4. Consider insertion of one or two simple airway adjuncts before extubation

This is most easily done whilst the patient is still intubated. Especially the nasopharyngeal airway is a useful adjunct to maintain airway patency during wake-up and is better tolerated throughout the wake-up phase than an oral airway.

5. Pre-oxygenate

Don't forget to pre-oxygenate as you would for intubation.

6. Extubate and beware of potential breath-holding

After extubation, turn off anesthetic agents and deliver high-flow oxygen to the breathing circuit.

It is very common, even for adequately anesthetized patients, to breath-hold for a brief period immediately after 'deep' extubation. Do not rush into administering bag-mask ventilation! Since you have pre-oxygenated your patient, it should be safe to wait 20- 30 seconds for spontaneous breathing to resume while maintaining airway patency.

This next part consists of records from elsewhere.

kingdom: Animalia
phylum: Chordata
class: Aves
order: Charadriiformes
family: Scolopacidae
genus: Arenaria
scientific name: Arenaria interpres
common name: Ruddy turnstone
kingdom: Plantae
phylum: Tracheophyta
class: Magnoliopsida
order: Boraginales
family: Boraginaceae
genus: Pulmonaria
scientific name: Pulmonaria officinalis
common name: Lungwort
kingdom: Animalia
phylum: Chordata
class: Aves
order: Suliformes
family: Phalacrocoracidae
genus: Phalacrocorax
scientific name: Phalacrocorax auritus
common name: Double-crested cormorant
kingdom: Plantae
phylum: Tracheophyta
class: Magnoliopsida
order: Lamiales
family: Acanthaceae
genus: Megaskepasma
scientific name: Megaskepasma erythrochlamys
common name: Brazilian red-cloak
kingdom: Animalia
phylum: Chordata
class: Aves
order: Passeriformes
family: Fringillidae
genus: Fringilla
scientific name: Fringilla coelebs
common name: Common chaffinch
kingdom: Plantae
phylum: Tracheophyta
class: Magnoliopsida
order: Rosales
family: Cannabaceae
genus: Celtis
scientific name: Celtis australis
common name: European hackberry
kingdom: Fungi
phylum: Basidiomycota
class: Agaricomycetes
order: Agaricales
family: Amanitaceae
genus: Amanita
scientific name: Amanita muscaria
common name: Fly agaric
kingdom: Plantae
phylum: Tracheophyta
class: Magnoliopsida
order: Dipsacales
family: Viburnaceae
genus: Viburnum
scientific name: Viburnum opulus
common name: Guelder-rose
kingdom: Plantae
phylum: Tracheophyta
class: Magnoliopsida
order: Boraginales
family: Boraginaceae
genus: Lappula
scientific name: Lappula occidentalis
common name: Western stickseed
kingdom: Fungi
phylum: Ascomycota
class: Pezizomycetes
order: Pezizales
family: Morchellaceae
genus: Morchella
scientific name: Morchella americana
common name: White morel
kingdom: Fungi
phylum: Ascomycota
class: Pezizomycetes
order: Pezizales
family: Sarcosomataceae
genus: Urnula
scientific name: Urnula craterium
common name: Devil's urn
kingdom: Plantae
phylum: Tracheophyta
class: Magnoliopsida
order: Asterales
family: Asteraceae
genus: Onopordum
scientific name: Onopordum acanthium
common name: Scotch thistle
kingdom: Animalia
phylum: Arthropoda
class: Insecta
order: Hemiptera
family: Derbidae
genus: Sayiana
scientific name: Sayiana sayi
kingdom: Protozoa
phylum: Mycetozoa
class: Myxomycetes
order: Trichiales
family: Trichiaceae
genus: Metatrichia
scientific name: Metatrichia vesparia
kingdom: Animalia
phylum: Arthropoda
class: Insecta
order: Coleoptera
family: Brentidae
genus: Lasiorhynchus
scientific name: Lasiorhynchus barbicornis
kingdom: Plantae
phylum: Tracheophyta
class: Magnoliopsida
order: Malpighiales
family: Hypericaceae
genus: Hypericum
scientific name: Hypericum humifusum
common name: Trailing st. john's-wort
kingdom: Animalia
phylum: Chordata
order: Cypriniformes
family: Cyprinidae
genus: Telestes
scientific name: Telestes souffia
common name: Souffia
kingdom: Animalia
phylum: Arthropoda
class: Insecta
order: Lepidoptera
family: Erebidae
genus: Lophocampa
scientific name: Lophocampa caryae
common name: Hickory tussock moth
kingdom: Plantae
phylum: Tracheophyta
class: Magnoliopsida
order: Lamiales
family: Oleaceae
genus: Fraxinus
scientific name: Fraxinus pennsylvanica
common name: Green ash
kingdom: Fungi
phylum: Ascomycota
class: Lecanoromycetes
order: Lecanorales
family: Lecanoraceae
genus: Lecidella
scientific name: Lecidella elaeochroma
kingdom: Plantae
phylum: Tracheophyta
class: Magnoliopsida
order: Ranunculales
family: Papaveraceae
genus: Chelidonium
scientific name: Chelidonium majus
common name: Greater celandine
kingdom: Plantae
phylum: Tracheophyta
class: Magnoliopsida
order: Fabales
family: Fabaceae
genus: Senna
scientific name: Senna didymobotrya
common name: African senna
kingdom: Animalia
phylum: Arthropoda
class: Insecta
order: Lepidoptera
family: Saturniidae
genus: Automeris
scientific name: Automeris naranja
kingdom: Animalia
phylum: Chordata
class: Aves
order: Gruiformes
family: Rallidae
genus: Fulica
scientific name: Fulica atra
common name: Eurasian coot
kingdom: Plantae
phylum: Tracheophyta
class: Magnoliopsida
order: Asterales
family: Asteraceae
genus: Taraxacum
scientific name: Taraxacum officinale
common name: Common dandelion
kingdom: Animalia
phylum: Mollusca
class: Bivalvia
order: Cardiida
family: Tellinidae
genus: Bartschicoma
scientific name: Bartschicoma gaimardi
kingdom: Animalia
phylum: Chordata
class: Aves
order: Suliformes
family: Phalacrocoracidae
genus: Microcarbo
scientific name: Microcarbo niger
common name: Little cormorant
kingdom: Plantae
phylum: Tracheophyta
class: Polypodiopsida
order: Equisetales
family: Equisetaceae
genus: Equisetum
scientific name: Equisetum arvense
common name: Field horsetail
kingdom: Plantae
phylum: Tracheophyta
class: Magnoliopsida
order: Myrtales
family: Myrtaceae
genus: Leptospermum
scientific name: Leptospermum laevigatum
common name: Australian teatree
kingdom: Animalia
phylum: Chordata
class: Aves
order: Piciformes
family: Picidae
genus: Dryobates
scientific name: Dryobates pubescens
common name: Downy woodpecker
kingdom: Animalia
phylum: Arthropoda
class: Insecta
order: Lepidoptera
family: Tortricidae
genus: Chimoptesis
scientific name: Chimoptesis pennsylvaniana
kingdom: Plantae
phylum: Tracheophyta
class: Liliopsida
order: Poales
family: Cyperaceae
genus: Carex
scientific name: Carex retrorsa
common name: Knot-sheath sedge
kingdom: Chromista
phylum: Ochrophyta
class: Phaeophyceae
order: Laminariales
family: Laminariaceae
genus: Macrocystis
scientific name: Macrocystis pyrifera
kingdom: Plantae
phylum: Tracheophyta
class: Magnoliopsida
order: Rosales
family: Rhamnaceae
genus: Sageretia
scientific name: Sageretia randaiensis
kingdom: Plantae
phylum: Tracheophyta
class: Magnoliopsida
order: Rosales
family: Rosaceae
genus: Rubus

7. Maintain airway patency

In most patients this will initially require basic airway maneuvers to maintain airway patency. Constantly re-assess the need for applying the basic airway maneuvers and using simple airway adjuncts by looking for evidence of (partial) airway obstruction, such as stridor, tracheal 'tugging' and a 'see-saw' breathing pattern. As the patient 'lightens' less and less airway support will be needed.